'Almost all. You see I know perfectly well that I cannot surprise you into falling in love with me—— Yes, she's sound asleep! The ideal chaperon, isn't she?'
'I don't know,' Margaret answered lightly, and she glanced at Madame De Rosa, as if she thought of waking her.
'Excuse me, you do; for if I were "some one else" you would be delighted that she should be asleep. But that's not the question. As I cannot surprise you into—there's no harm in saying it!—into loving me, I'm driven to use what they call the "arts of persuasion"! But in order to persuade, it's necessary to inspire confidence. Do you understand?'
'Vaguely!'
'Have I succeeded at all?' His voice changed suddenly as he asked the question.

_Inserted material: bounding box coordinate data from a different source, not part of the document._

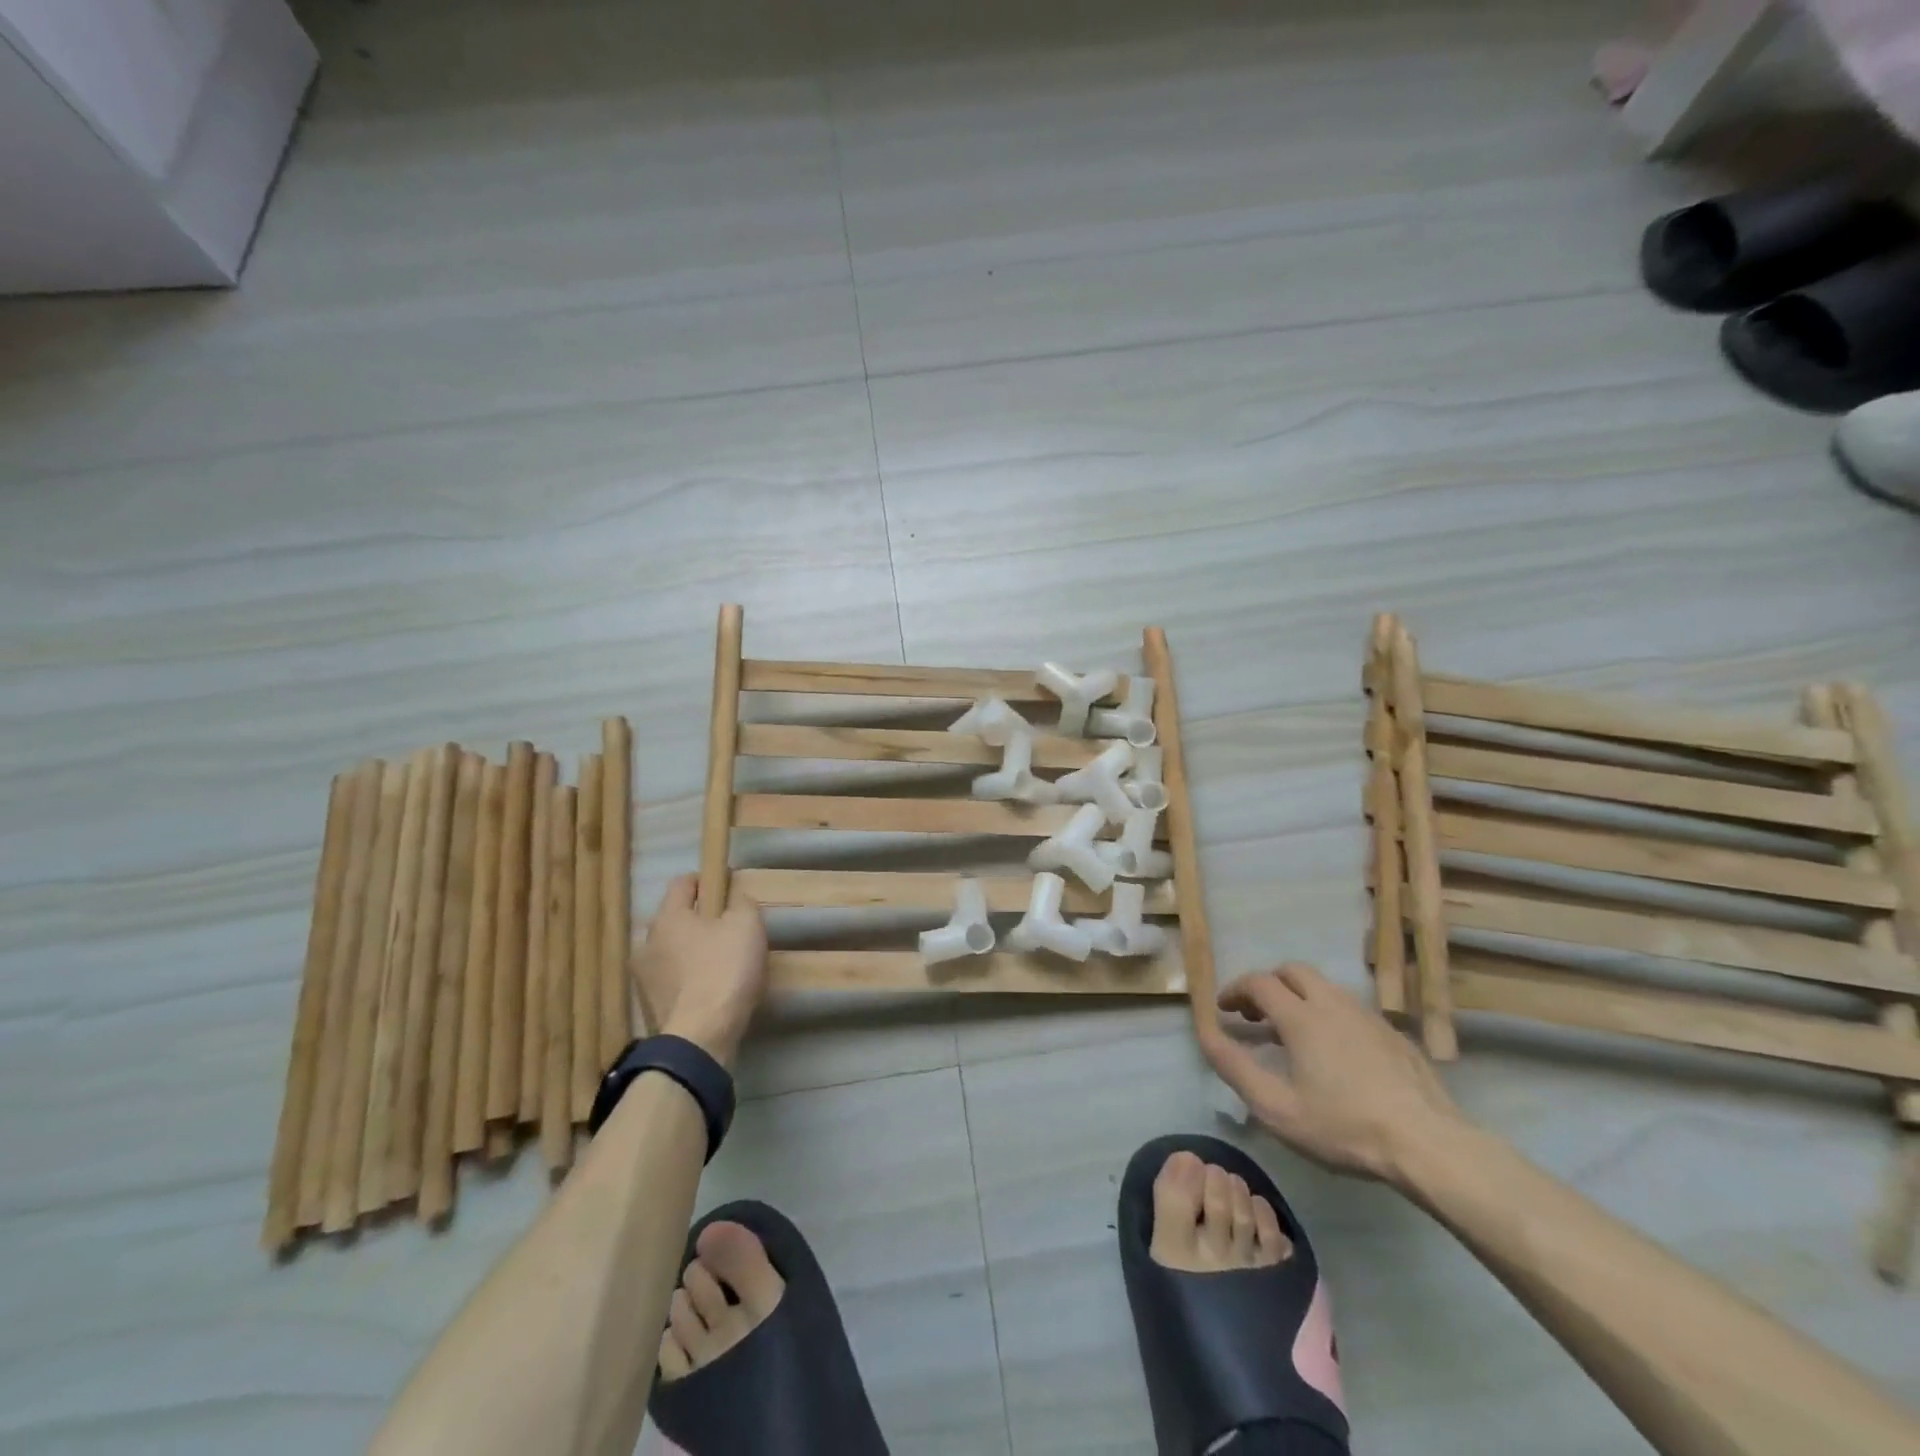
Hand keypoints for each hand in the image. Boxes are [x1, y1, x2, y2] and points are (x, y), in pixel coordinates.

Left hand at [634, 875, 768, 1069]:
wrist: (701, 1035)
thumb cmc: (724, 969)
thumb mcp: (747, 925)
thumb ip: (741, 903)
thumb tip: (735, 899)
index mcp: (668, 917)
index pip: (682, 883)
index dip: (706, 880)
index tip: (726, 887)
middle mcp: (648, 941)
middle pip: (676, 918)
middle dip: (700, 918)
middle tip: (729, 927)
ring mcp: (645, 977)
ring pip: (673, 950)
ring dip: (692, 950)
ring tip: (720, 962)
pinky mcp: (650, 1005)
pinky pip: (672, 979)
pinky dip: (689, 978)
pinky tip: (710, 988)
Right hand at [1203, 963, 1465, 1185]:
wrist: (1429, 1145)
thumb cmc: (1343, 1127)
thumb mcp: (1276, 1107)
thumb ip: (1234, 1066)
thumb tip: (1204, 1033)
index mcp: (1301, 1016)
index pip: (1258, 982)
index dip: (1235, 990)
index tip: (1223, 1009)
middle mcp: (1332, 1003)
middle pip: (1293, 972)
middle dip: (1268, 984)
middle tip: (1256, 1014)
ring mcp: (1368, 1016)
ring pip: (1324, 987)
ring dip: (1299, 997)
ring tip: (1291, 1033)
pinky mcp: (1394, 1034)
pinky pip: (1350, 1009)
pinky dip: (1328, 1015)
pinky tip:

'I don't know why I should distrust you, I'm sure,' Margaret answered gravely. 'You are certainly very outspoken,' she continued more lightly, as if wishing to keep the conversation from growing serious. 'In fact, I never knew anything like your frankness!'
'I'm in earnest, and I don't wish to leave the least doubt in your mind. You are the first woman I have ever met whom I wanted to marry, and you are likely to be the last. I'm not a boy and I know the world as you can never know it, even if you insist upon going on the stage. I'm not amazingly young, for I'm five-and-thirty, and I suppose I have had as large a share of what the world holds as most rich men. That is my position. Until I met you, I thought I had really had everything. When I knew you I found that I had never had the only thing worth having at all.'
He spoke quietly, without the least affectation of feeling, or the smallest apparent attempt to make an impression upon her; but it was impossible not to believe that he was speaking the truth. Margaret was silent, and looked steadily at an imaginary point in the distance.
'So far,' he said, in the same tone, 'I have always got what I wanted. I don't mean to say,' he continued quickly, as she made a movement, 'that I expected you to accept me when I asked you to marry me, at our second meeting. I was sure you would not. I merely put in a claim—that was all.'
Margaret turned a little and rested her elbow on the back of her chair, facing him.